EXTRACTED TEXT:
━━━━━━━━━━━━━━━━━━━━

Dylan Brown has started 5 posts and replied 63 times.

Post: Final return question for LLC S corp

Dylan Brown
#3 Tax, SDIRAs & Cost Segregation Contributor
Posted
  • Posts 68
  • Votes 41

One thing that is unique about S corporations that you will not find in partnerships is that you are required to file a tax return just through your existence.

unlike partnerships, which only require you to file a tax return if you show a profit or loss, I agree that you should technically file both 2024 and 2025.

Post: 1031 Exchange - Third Party Companies

Dylan Brown
#3 Tax, SDIRAs & Cost Segregation Contributor
Posted
  • Posts 68
  • Votes 41

I agree with everything being said here.

find a fantastic qualified intermediate who can explain the process to you well.

then find a fantastic CPA who understands the process well and will report it correctly for you.

It's one thing to do the transaction correctly.  Equally important is the follow-through so be wise with your CPA selection

Post: Can we take Syndication Depreciation (loss) to offset Stock Gains?

Dylan Brown
#3 Tax, SDIRAs & Cost Segregation Contributor
Posted
  • Posts 68
  • Votes 41

Hey Mahender,

Great question—and you’re thinking about it the right way.

Since you’re a passive investor in the self-storage deal, those K-1 depreciation losses are considered passive under §469. And because stock gains (even short-term) are not passive income, you can’t use the real estate losses to offset them.

But—those losses aren’t gone. They’re just suspended and carried forward until you have other passive income to offset (e.g. rental profits from another deal). And when the syndication eventually sells the asset, any remaining passive losses from that activity are fully unlocked and can offset all types of income—capital gains, W-2, etc.

━━━━━━━━━━━━━━━━━━━━

TASK ITEM: Can you quote the tax forum posts, starting with "Post: Final return" and going on through "2024 and 2025."? The rows come from a different source than the tax forum posts.

━━━━━━━━━━━━━━━━━━━━

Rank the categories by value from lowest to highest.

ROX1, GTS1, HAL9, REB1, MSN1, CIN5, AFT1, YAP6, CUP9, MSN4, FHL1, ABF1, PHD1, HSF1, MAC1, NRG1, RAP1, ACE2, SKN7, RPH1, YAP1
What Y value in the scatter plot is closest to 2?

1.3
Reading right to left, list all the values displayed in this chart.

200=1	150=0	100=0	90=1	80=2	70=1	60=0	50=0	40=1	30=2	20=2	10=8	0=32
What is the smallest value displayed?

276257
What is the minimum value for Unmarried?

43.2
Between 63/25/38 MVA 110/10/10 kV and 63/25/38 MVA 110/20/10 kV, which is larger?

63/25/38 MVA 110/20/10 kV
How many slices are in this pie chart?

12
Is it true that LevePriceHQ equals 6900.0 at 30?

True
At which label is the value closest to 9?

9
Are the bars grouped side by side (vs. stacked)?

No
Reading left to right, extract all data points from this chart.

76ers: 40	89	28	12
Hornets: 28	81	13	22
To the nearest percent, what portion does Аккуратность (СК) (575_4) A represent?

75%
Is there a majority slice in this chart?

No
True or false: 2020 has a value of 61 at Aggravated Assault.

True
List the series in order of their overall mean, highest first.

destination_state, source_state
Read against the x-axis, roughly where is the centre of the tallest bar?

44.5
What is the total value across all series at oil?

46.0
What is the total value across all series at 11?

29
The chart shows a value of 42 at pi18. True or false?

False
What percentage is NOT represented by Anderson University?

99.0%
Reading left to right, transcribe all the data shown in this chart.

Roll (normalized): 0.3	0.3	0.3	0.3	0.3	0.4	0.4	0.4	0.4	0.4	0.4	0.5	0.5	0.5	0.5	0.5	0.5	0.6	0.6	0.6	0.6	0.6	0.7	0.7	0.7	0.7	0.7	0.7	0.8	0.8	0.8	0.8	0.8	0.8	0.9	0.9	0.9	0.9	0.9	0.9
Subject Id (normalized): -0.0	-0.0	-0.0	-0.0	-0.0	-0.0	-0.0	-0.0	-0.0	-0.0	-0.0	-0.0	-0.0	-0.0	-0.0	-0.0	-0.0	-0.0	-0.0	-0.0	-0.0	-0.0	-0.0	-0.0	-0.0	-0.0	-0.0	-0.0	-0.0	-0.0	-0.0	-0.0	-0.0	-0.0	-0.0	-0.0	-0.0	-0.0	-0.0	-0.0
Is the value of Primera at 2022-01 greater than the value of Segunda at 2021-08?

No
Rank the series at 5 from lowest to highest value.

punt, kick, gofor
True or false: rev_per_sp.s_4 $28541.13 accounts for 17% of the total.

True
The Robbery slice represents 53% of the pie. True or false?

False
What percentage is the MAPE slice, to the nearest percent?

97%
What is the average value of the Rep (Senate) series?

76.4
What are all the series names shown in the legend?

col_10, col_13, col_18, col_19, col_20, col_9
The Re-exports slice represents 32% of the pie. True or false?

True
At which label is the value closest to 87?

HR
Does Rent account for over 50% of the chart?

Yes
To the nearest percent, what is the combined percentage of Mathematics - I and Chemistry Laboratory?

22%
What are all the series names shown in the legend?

━━━━━━━━━━━━━━━━━━━━

RESULT OF THIS EXERCISE:
Post: Final return question for LLC S corp

Dylan Brown
#3 Tax, SDIRAs & Cost Segregation Contributor
Posted
  • Posts 68
  • Votes 41

One thing that is unique about S corporations that you will not find in partnerships is that you are required to file a tax return just through your existence.

unlike partnerships, which only require you to file a tax return if you show a profit or loss, I agree that you should technically file both 2024 and 2025.